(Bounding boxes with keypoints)
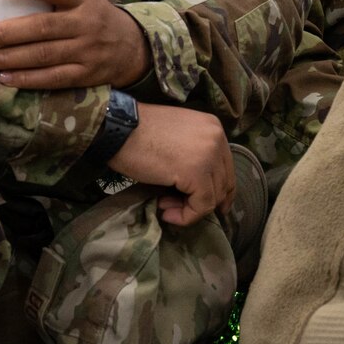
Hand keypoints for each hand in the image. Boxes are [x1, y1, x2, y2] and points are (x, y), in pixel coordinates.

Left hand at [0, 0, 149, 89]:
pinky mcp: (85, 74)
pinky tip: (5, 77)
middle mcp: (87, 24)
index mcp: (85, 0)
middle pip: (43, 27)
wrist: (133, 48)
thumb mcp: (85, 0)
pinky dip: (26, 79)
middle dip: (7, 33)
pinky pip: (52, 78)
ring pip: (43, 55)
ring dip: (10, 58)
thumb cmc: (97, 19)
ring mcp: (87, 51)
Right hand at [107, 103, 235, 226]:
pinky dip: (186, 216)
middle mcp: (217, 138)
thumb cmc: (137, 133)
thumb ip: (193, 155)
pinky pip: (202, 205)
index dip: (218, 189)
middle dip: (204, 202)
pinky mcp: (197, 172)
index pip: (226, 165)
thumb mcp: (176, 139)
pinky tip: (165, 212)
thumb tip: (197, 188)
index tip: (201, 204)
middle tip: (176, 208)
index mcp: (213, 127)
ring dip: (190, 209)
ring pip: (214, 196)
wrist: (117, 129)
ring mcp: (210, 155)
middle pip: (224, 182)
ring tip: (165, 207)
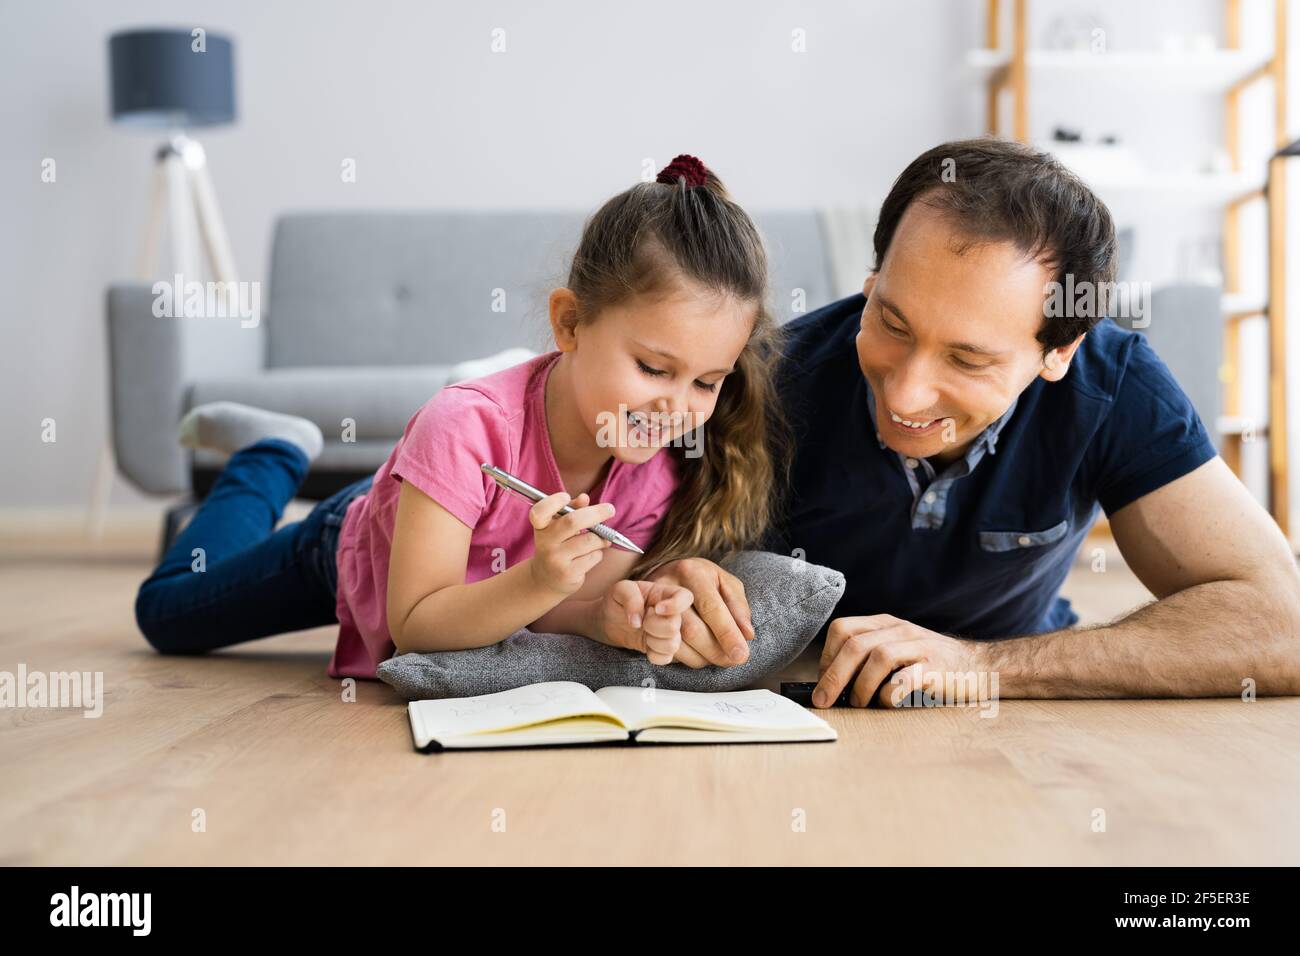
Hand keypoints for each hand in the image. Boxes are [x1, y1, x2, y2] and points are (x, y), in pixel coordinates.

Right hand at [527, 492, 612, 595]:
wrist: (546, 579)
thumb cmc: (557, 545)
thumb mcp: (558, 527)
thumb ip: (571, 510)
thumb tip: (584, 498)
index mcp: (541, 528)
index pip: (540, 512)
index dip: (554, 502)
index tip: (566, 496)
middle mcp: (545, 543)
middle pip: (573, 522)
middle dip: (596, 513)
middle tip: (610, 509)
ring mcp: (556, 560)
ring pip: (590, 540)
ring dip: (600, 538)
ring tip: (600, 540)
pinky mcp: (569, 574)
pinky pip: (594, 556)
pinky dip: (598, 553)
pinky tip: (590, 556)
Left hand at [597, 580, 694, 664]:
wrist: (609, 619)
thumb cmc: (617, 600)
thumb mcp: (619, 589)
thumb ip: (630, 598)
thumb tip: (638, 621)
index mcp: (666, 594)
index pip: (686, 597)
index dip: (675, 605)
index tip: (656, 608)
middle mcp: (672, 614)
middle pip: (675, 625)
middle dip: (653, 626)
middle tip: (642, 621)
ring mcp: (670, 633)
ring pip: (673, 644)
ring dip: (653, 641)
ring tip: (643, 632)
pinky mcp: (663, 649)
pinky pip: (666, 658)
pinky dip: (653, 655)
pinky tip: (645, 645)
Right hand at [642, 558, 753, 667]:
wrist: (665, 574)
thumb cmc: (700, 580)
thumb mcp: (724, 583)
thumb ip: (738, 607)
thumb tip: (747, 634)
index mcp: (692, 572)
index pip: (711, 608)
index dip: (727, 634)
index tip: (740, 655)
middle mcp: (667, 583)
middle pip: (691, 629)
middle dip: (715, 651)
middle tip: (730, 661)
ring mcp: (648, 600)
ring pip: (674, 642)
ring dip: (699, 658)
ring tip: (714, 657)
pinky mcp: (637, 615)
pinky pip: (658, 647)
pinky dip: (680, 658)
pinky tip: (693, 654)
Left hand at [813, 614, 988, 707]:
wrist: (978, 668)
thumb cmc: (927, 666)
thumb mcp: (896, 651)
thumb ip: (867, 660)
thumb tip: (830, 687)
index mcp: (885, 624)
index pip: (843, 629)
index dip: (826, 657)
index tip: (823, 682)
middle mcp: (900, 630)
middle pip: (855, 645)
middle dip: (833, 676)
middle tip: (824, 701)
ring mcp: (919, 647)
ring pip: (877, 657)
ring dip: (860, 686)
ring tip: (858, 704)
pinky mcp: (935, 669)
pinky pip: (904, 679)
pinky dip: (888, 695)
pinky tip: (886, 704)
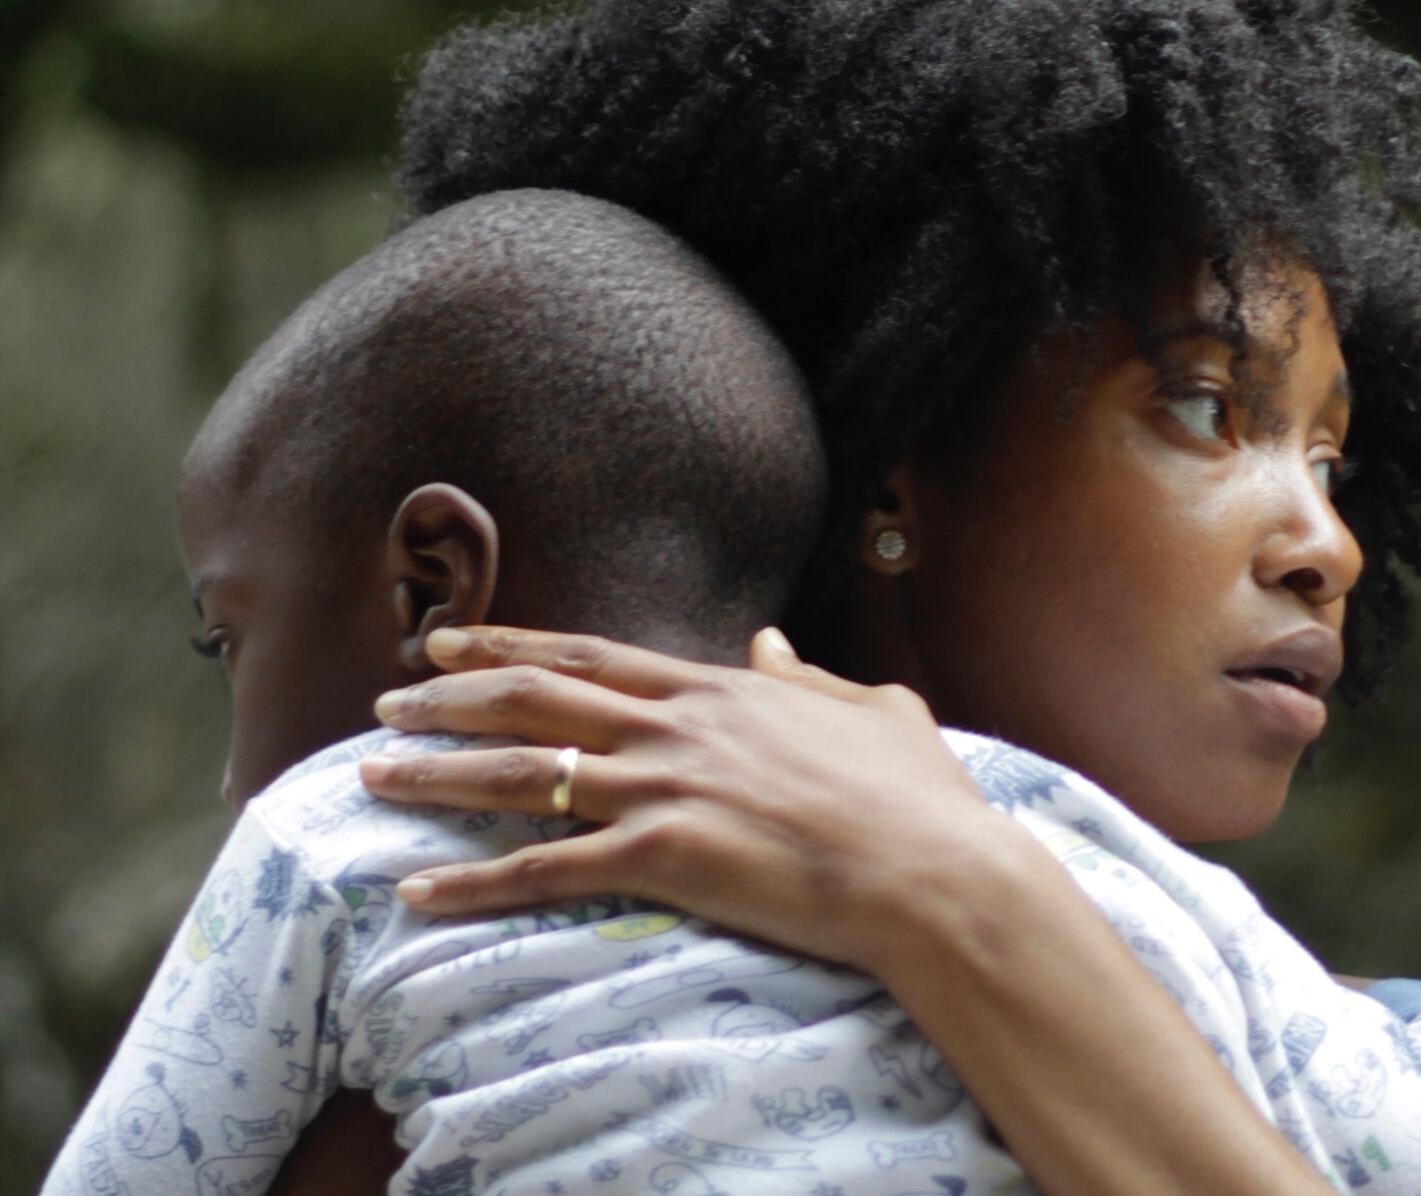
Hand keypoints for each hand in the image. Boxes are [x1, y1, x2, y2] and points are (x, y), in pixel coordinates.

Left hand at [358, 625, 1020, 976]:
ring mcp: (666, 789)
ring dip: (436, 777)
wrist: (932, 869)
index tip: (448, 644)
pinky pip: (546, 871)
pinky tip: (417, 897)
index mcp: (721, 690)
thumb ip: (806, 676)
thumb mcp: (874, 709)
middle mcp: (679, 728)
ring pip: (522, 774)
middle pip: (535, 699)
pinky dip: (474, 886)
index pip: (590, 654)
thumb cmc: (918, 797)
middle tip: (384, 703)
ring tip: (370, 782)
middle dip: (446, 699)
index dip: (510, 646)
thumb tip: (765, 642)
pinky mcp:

(TASK BRIEF): Every entry above, pictures excluded, needs to be duplicated exactly.

(OUTPUT FOR THIS EXERCISE):
Hand keypoints for each hand in the image. Boxes are [x1, y1, x2, y2] and points are (x, y), in pixel coordinates.

Left hand at [0, 0, 149, 89]:
pinky mcp: (85, 74)
pinky tip: (5, 77)
middle mcp: (87, 24)
index mcp: (85, 0)
middle pip: (43, 27)
wrist: (133, 48)
thumb mcp: (85, 0)
pinky dip: (26, 79)
middle dip: (7, 33)
pinky pip: (52, 78)
ring pip: (43, 55)
ring dip: (10, 58)
thumb cmc: (97, 19)
ring mcp: (87, 51)
Right hand at [107, 103, 235, 226]:
pinky dip: (186, 216)
middle mcp: (217, 138)
thumb cmc: (137, 133)
thumb ip: (193, 155)
pinky pip: (202, 205)
index dip: (218, 189)
middle dip: (204, 202)
pinky mcp: (197, 172)
index pip: (226, 165)
thumb mcp: (176, 139)
pinky tip: (165, 212)
thumb tip: (197, 188)
index tip: (201, 204)
middle tip: (176, 208)
index mcp: (213, 127)
ring dip: (190, 209)
ring pip: (214, 196)
wrist: (117, 129)
ring mcp: (210, 155)
middle pip: (224, 182)
ring tip: (165, 207)
Hand keypoints for each hand in the image. Boxes are [x1, y1, x2, y2] and points are (x, y), in pixel coordinates.

Right hand at [527, 492, 612, 595]:
wrist: (546, 579)
thumb cmc: (557, 545)
thumb mcp: (558, 527)
thumb ip: (571, 510)
thumb tip: (584, 498)
index mcp: (541, 528)
index pip: (540, 512)
index dip: (554, 502)
index tip: (566, 496)
middle mcp: (545, 543)
middle pip: (573, 522)
middle dip: (596, 513)
middle tip: (610, 509)
ring mcp: (556, 560)
ring pip: (590, 540)
ring dip: (600, 538)
ring tip: (600, 540)
pinky mcp: (569, 574)
pinky pip: (594, 556)
pinky dip: (598, 553)
pinky tip: (590, 556)
Left hand at [597, 580, 694, 664]:
wrist: (609, 619)
thumb cmc: (617, 600)
thumb mcp: (619, 589)
thumb ip: (630, 598)
thumb tip: (638, 621)
index mcp: (666, 594)
index pip: (686, 597)
index dip: (675, 605)
index tip: (656, 608)
middle mcp: (672, 614)
middle pip: (675, 625)
middle dip: (653, 626)
middle tip: (642, 621)
ring mcp: (670, 633)
ring pip: (673, 644)
ring dip: (653, 641)
ring tip: (643, 632)
pinky mcp: (663, 649)
pinky pip: (666, 658)
pinky dip: (653, 655)
pinky tip: (645, 645)
Right hand at [642, 558, 753, 667]:
wrist: (665, 574)
thumb cmc: (700, 580)
thumb mcp: (724, 583)
thumb ip: (738, 607)
thumb tip: (747, 634)
index mcp: (692, 572)
index pip: (711, 608)
index dip: (727, 634)
index tip: (740, 655)
middle mcp: (667, 583)
middle pip: (691, 629)
middle dip: (715, 651)
middle tip: (730, 661)
ring mcp: (648, 600)
ring pip: (674, 642)
ring dip: (699, 658)
ring tip: (714, 657)
pinky mcp: (637, 615)
pinky pip: (658, 647)
pinky dip: (680, 658)
pinky tip: (693, 654)
Left hand at [813, 614, 988, 707]:
wrist: (978, 668)
thumb cmc: (927, 666)
thumb mcp: (896, 651)
thumb ip: (867, 660)
thumb tip: (830, 687)
index mcp: (885, 624)
index pip: (843, 629)
index dip: (826, 657)
index tip: (823, 682)
middle mcp: (900, 630)
middle pip: (855, 645)
middle dip: (833, 676)
middle tip: (824, 701)
ring mcp: (919, 647)
ring pip: (877, 657)
ring dip: (860, 686)
ring tip: (858, 704)
pinky mcp: (935, 669)
pinky pip: (904, 679)
pinky dip: (888, 695)
pinky tip: (886, 704)
Hand keypoints for each hand in the image. Boxes are [x1, y1, x2, y2] and points are (x, y), in pixel coordinates.

Left hand at [358, 625, 1020, 976]:
ring mcp: (666, 789)
ring dip: (436, 777)
wrist: (932, 869)
index tip: (448, 644)
pinky pip: (546, 871)
pinky tip: (417, 897)
index mcp: (721, 690)
thumb ip: (806, 676)
thumb mcp: (874, 709)
middle mcp: (679, 728)
ring pip: (522, 774)
middle pip: (535, 699)
pinky dip: (474, 886)
index pip: (590, 654)
thumb cmc: (918, 797)
middle tip: (384, 703)
ring tip: (370, 782)
middle dip: (446, 699)
index dip: (510, 646)
thumb tip: (765, 642)
pinky mcp:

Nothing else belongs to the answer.